Oleh:Habib Hamid Ja’far Al Qadri
Allah menciptakan mimpi di muka bumi ini kepada umat manusia. Allah ciptakan khayalan yang semuanya berasal dari pada keinginan. Tatkala manusia berkhayal di dalam hidupnya. Me-manage dan membuat sebuah program di dalam hidupnya, di situ lahirlah sebuah keinginan yang kuat untuk meraih sesuatu yang disebut denga cita-cita.
Imam Ibnu ‘Athoillah as-Sakandari mengatakan tentang orang-orang yang berdoa. Tidaklah Allah subhanahu wata’ala memberi ilham kepada seorang yang sedang berdoa di dalam doa-doanya, melainkan di situ Allah subhanahu wata’ala akan mengabulkan segala permintaan dan doa-doanya. Tidaklah ada hati yang ber-ta’alluq atau berkaiatan kepada sesuatu, melainkan sesuatu tersebut pasti akan diraihnya. Tatkala Allah subhanahu wata’ala menciptakan rasa lapar, maka di situ ada rasa kenyang. Tatkala seorang mengalami rasa dahaga, maka Allah juga telah menyiapkan air yang dapat menghilangkan rasa dahaga dan haus yang dirasakannya.
Maka segala apapun, mimpi-mimpi kita di muka bumi ini.

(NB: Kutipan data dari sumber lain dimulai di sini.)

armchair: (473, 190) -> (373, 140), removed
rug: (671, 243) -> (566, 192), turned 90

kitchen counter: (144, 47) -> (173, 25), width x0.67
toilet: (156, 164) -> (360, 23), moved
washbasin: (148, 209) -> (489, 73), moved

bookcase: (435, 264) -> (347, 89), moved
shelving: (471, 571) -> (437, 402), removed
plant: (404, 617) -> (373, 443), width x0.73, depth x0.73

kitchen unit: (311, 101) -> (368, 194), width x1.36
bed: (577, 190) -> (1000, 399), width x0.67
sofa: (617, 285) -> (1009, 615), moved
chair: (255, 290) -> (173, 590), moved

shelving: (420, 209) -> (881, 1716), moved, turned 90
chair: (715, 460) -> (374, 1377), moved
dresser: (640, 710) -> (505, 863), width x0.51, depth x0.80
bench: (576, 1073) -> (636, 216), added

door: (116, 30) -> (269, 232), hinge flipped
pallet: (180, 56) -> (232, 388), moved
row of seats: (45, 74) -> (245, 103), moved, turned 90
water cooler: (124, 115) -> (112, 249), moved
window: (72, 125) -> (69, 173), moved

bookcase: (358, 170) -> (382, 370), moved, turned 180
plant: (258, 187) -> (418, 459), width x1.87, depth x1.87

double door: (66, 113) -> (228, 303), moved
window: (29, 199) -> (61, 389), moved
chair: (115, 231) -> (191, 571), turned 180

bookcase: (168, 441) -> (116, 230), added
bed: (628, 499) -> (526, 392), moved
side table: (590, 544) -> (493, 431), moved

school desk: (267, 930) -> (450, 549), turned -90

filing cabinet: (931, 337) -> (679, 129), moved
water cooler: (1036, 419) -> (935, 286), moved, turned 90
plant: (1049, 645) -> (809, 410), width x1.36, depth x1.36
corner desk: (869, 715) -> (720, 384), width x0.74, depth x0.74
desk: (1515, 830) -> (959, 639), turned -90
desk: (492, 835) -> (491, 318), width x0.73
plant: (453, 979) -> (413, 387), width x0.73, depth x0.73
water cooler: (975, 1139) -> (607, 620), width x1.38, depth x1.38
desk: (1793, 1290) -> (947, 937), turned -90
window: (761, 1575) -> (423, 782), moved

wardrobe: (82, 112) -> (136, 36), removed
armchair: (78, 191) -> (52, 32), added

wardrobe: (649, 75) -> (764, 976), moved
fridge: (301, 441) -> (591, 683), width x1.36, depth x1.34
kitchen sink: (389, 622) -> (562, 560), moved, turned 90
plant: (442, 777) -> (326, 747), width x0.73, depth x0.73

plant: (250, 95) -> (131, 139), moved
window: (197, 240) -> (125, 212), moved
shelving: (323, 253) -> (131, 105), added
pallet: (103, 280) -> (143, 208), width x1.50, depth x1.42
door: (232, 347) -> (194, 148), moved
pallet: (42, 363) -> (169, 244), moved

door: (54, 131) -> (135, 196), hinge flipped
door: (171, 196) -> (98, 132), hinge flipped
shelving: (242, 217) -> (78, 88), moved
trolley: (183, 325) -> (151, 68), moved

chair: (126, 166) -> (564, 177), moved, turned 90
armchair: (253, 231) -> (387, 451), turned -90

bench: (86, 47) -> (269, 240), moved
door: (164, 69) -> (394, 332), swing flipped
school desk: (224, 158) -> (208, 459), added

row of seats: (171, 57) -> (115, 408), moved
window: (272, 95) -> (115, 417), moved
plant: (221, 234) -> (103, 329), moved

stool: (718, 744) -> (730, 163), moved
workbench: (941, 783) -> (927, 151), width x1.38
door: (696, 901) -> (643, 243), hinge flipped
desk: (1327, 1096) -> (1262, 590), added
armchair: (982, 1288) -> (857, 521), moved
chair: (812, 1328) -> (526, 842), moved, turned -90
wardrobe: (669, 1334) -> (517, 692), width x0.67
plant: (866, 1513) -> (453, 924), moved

Segala apapun, harapan kita, yang kita bangun di bumi ini, maka di situ Allah subhanahu wata’ala akan mengabulkan cita-cita tesebut. Akan tetapi, sesungguhnya kadang kala cita-cita tidak kita raih karena beberapa sebab. Seperti yang dikatakan oleh penyair, (ia) mengatakan :
Yudabbirul mar’u tsumma yubrihumu, fatashriful ‘anhul maqodiru liya’lamal mar’a anna laisa lahu wa fauqo taqdiruna lillahi taqdiruh
Seseorang me-manage sesuatu di dalam hidupnya. Dia merencanakan, dia membikin sebuah program di dalam hidupnya, akan tetapi kadang ada hal yang lebih baik yang ingin Allah berikan kepada orang ini, kemudian dipalingkan dari cita-cita yang dia bangun dan yang dia impikan. Agar dia tahu wa fauqo taqdiruna lillahi taqdiruh, karena sesungguhnya di atas takdir kita, di atas program kita ada program Allah subhanahu wata’ala.
Orang mukmin akan senantiasa tenang di dalam menghadapi apapun. Orang mukmin akan menjadikan kegagalan demi kegagalan yang dia rasakan sebagai pelajaran dan dia akan membangun sebuah cita-cita yang lebih tinggi dari pada cita-cita sebelumnya. Dan dia meraih sebuah hal yang lebih agung dari pada mimpi yang dia impikan sebelumnya.
Sehingga Nabi Muhammad shallallahu ‘alaihi wa’alihi wa sohbihi wasallam memuji sifat orang mukmin yang demikian itu. Beliau mengatakan ‘ajaban li amril mukmin (artinya) sungguh sangat mengherankan urusan orang mukmin. Kenapa tidak? Bilamana dia mendapatkan musibah, dia bersabar dan mengembalikan kepada Allah subhanahu wata’ala. Cita-citanya gagal, dia akan kembalikan kepada Allah subhanahu wata’ala. Dan bilamana ia meraihnya, maka dia akan bersyukur kepada Allah subhanahu wata’ala. Maka dalam kondisi apapun, orang mukmin akan senantiasa tenang (dan) bahagia. Dan itu lah hakikat dari pada segala cita-cita meraih kebahagiaan.